WORK REQUIRED |
Reproduce every row below word for word, omitting the pictures.

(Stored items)
##############################

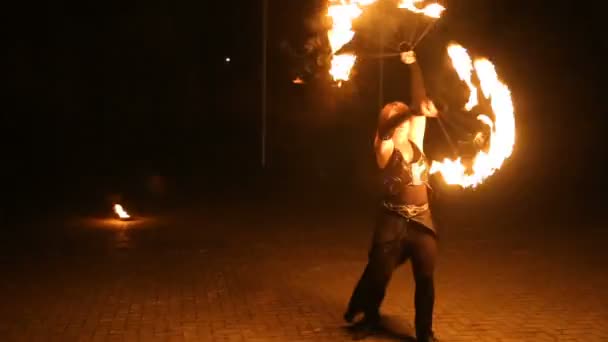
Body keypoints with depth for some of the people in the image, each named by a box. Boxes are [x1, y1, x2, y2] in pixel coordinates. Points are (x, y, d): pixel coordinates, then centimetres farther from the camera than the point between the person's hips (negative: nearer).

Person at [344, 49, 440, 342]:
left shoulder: (415, 142, 4)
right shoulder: (385, 151, -7)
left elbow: (419, 101, 1)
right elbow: (385, 130, -30)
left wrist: (412, 63, 1)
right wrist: (416, 110, -45)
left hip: (422, 219, 4)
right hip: (393, 221, -4)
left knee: (425, 278, 7)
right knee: (378, 273, 6)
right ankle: (366, 315, 33)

##############################

WRITTEN RESPONSE |
Body keypoints with depth for some of the people in the image, each named by a box. Boxes are [x1, y1, x2, y2] in pixel coordinates. Points are (x, y, d): pixel coordinates, then centimetres farther from the camera than the point between the person's hips (negative: nearer).

Person at [344, 49, 440, 342]:
left shoulder: (415, 142, 4)
right shoulder: (385, 151, -7)
left elbow: (419, 101, 1)
right elbow: (385, 130, -30)
left wrist: (412, 63, 1)
right wrist: (416, 110, -45)
left hip: (422, 219, 4)
right hip: (393, 221, -4)
left knee: (425, 278, 7)
right knee: (378, 273, 6)
right ankle: (366, 315, 33)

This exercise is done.